Ivy Liu
If this year's Super Bowl commercials revealed anything, it's that companies are still trying to sell Americans on AI. But as public sentiment shifts from hype to skepticism, brands are now forced to recalibrate how they position themselves in this new era.
The Growing Trust Deficit
There's a mounting distrust in AI-generated content, and the numbers don't lie. While 82% of advertising executives believe Gen Z and millennials feel positively about AI-generated ads, only 45% of those consumers actually share that sentiment, according to recent research from the IAB and Sonata Insights. This trust gap has only widened since 2024, revealing a significant disconnect between marketers' perceptions and consumer reality.
Brands are beginning to recognize that technology now carries emotional weight, signaling messages about ethics, morals, and trust. Even companies not directly offering AI services are becoming increasingly careful about their campaign language, brand voice, and positioning around AI usage.
Take He Gets Us, the Christian nonprofit that has become a Super Bowl regular. This year's spot was intentionally shot on film and featured real people, according to Simon Armour, chief creative officer at Come Near, the creative team behind the campaign.
"Even the use of film, and therefore not using AI, we want it to feel as human as possible," Armour explained. "We want the connection to feel real. Particularly in a very digital world, we want that warmth."
For Come Near and other forward-thinking brands, the approach must be nuanced. While advertisers recognize AI as a tool promising faster and cheaper creative production, eliminating it entirely—or taking a strong stance against it—isn't always practical or desirable.
Re-centering Human Agency
Interestingly, AI-produced spots aren't guaranteed to fail. Only 21% of people say they'd like an ad campaign less if they discovered it was AI-generated, according to VML Intelligence. Some AI-generated ads are now performing at the same level as human-made creative, with a recent study from Taboola in collaboration with researchers at Columbia University, Harvard University, Technical University of Munich, and Carnegie Mellon University showing AI ads had an average click-through rate of .76% compared to .65% for human ads.

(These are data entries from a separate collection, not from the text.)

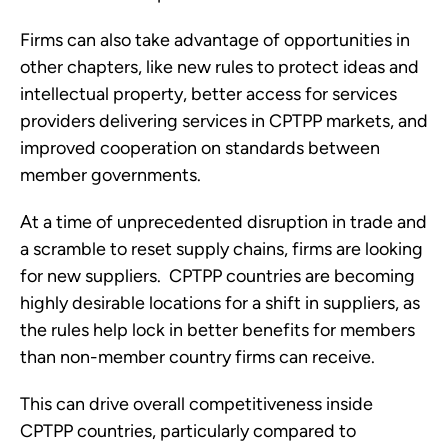
Firms can also take advantage of opportunities in 
other chapters, like new rules to protect ideas and 
intellectual property, better access for services 
providers delivering services in CPTPP markets, and 
improved cooperation on standards between 
member governments.  
At a time of unprecedented disruption in trade and 
a scramble to reset supply chains, firms are looking 
for new suppliers.  CPTPP countries are becoming 
highly desirable locations for a shift in suppliers, as 
the rules help lock in better benefits for members 
than non-member country firms can receive. 
This can drive overall competitiveness inside 
CPTPP countries, particularly compared to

Transparency appears to be key. About 73% of Gen Z and millennials say clear disclosure about AI usage would either "increase or have no impact on their likelihood to purchase the product or service," according to the IAB's reporting.

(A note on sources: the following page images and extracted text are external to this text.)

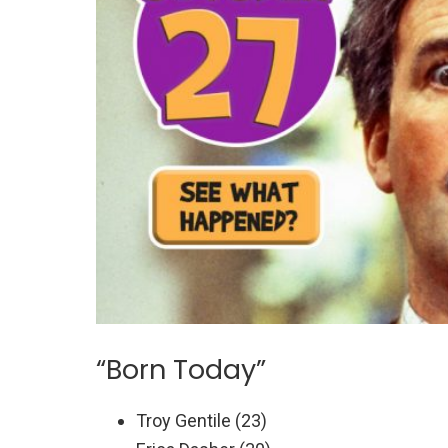
“Born Today”
Troy Gentile (23)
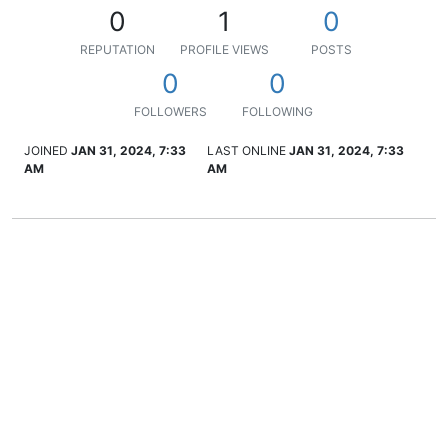
0
1
0
REPUTATION
PROFILE VIEWS
POSTS
0
0
FOLLOWERS
FOLLOWING
JOINED
JAN 31, 2024, 7:33
LAST ONLINE
JAN 31, 2024, 7:33
AM
AM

Brands are taking varied approaches:
- Aerie and Dove have publicly vowed not to use AI in their advertisements
- He Gets Us opted for film and real people in their Super Bowl spot
- Porsche created a hand-drawn holiday campaign produced by animation team Parallel Studio
- Panda Express rolled out a human-made animated short celebrating Lunar New Year with Passion Pictures
Finding a Nuanced Approach
Advertisers are using generative AI for everything from customer insights to content creation. Even if AI wasn't used to produce the final advertisement, it was likely employed somewhere in the process. This raises important questions about authenticity when brands posture themselves as anti-AI.

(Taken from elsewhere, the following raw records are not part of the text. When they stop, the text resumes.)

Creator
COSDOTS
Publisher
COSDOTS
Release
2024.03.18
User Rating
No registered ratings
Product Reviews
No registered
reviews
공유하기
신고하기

"That's a very dangerous thing for a brand to do because if you scratch below the surface, AI is being used everywhere," said Justin Booth-Clibborn, co-managing director and executive producer at Passion, whose agency uses generative AI tools for client work.
The AI hype train hasn't come to a complete stop, but as the technology struggles to gain consumer trust, brands are pulling back on overt AI messaging.
There's even been a shift from an RFP perspective, according to Atlantic NY, an independent creative agency. RFPs that once required agencies to use AI for work now appear more thoughtful about implementation—especially in light of public backlash, as seen with Coca-Cola's holiday ads or McDonald's now-removed AI-generated Christmas advertisement in the Netherlands.
Backlash to AI Slop and Jobs
AI has sparked widespread concerns around job security, data privacy, environmental impacts, surveillance culture, and so-called AI slop—low-quality, mass-produced content. Seeing AI in advertisements surfaces these concerns for consumers, according to Marco Pupo, co-founder and chief creative officer at Atlantic.
"You're trying to cut costs, you're trying to cut your head count, and you're trying to be more profitable at any cost. That's what makes people [say], 'Hey, I don't want this'," Pupo explained.
Increasingly, brands are distancing themselves from AI in their campaigns. Gartner analysts predict that by next year, "20% of brands will lean into positioning and differentiation based on the absence of AI in their business and products."
This trend is reminiscent of the #nofilter era of social media, where there was a cultural shift toward realistic, unedited photos as opposed to overly curated and polished aesthetics.
"A few years from now, it's going to be the same as a brand saying we don't use Photoshop in our ads," said Pupo. "Use it, but use it in a good sense."